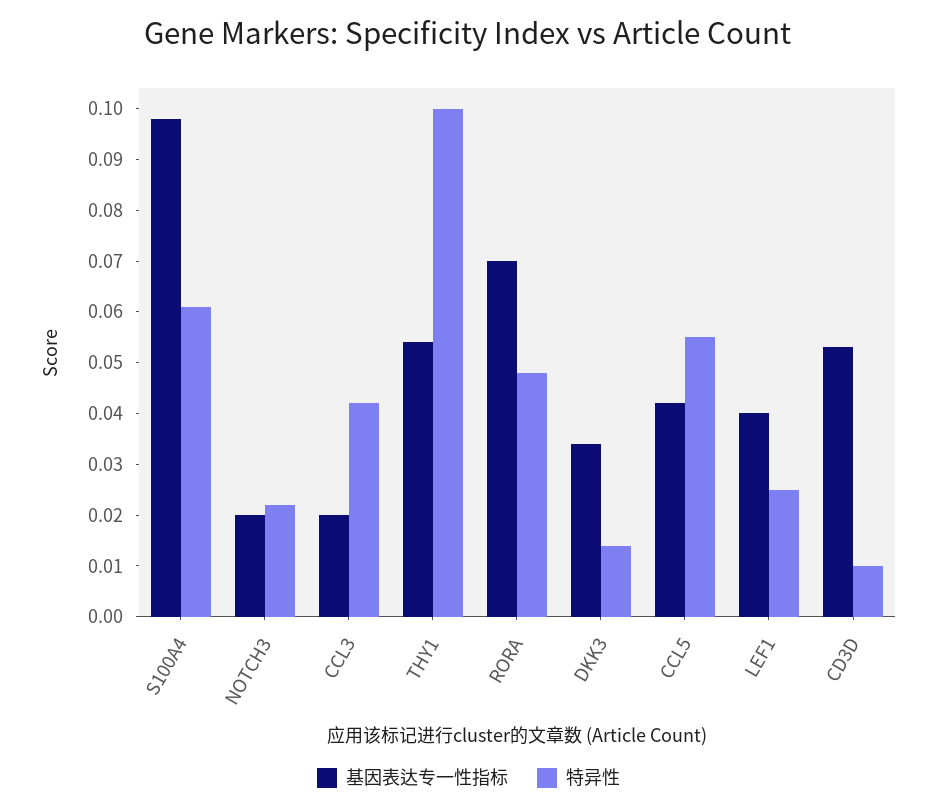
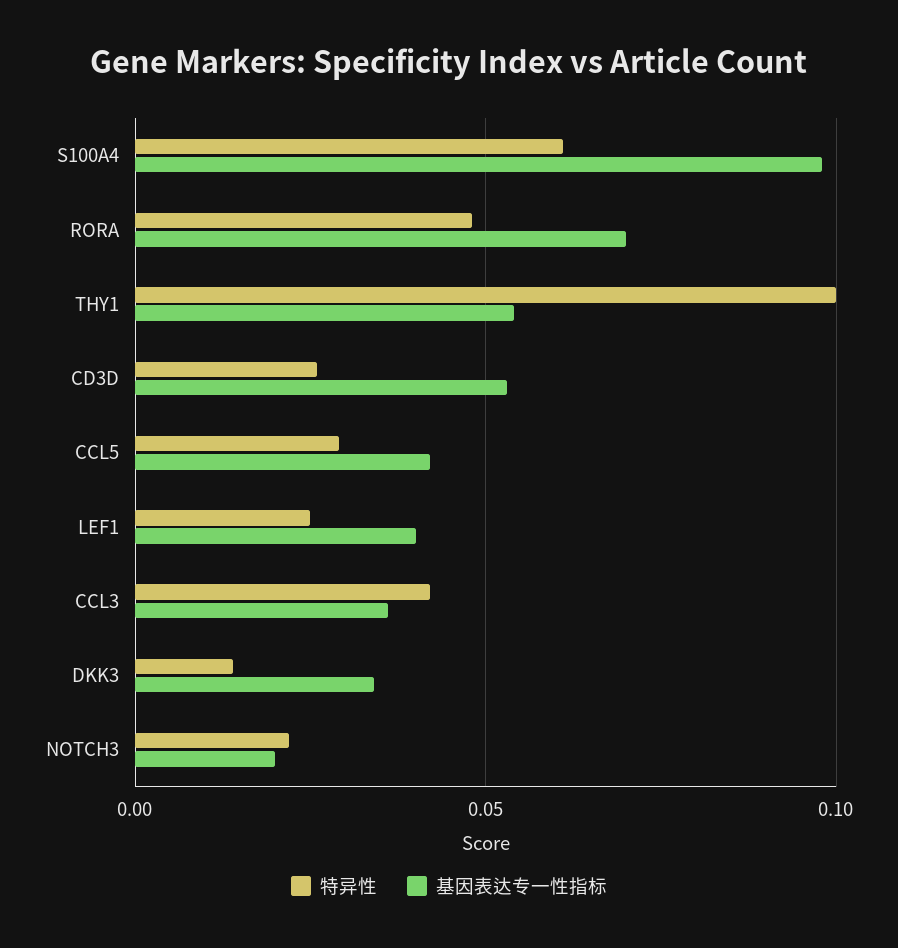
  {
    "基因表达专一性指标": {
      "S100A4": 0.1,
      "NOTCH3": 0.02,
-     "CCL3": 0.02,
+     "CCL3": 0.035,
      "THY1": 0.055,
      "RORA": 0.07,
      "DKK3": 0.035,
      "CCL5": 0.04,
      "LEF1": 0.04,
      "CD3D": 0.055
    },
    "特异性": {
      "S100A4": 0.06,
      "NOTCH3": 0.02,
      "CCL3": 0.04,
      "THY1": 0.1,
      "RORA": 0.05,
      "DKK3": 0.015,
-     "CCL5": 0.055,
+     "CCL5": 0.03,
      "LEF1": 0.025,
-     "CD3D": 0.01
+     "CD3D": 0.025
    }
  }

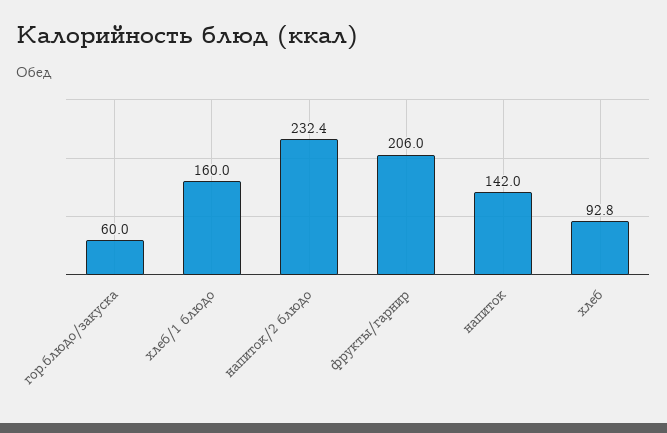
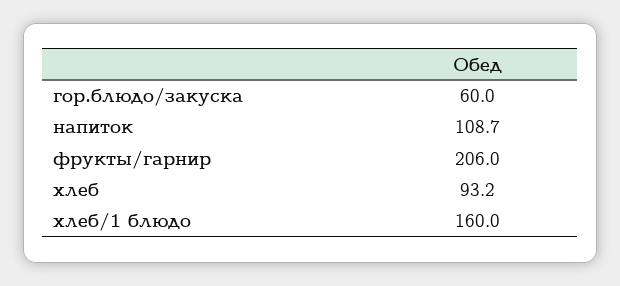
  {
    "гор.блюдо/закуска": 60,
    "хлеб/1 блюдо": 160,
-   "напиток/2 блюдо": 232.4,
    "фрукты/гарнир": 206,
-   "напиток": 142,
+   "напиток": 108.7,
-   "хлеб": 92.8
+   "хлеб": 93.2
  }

- [Task instructions]: The entries must be written out again unchanged. Images are to be left out.

- [Response area]:
  {
    "基因表达专一性指标": {
      "S100A4": 0.1,
      "NOTCH3": 0.02,
-     "CCL3": 0.02,
+     "CCL3": 0.035,
      "THY1": 0.055,
      "RORA": 0.07,
      "DKK3": 0.035,
      "CCL5": 0.04,
      "LEF1": 0.04,
      "CD3D": 0.055
    },
    "特异性": {
      "S100A4": 0.06,
      "NOTCH3": 0.02,
      "CCL3": 0.04,
      "THY1": 0.1,
      "RORA": 0.05,
      "DKK3": 0.015,
-     "CCL5": 0.055,
+     "CCL5": 0.03,
      "LEF1": 0.025,
-     "CD3D": 0.01
+     "CD3D": 0.025
    }
  }

  {
    "гор.блюдо/закуска": 60,
    "хлеб/1 блюдо": 160,
-   "напиток/2 блюдо": 232.4,
    "фрукты/гарнир": 206,
-   "напиток": 142,
+   "напиток": 108.7,
-   "хлеб": 92.8
+   "хлеб": 93.2
  }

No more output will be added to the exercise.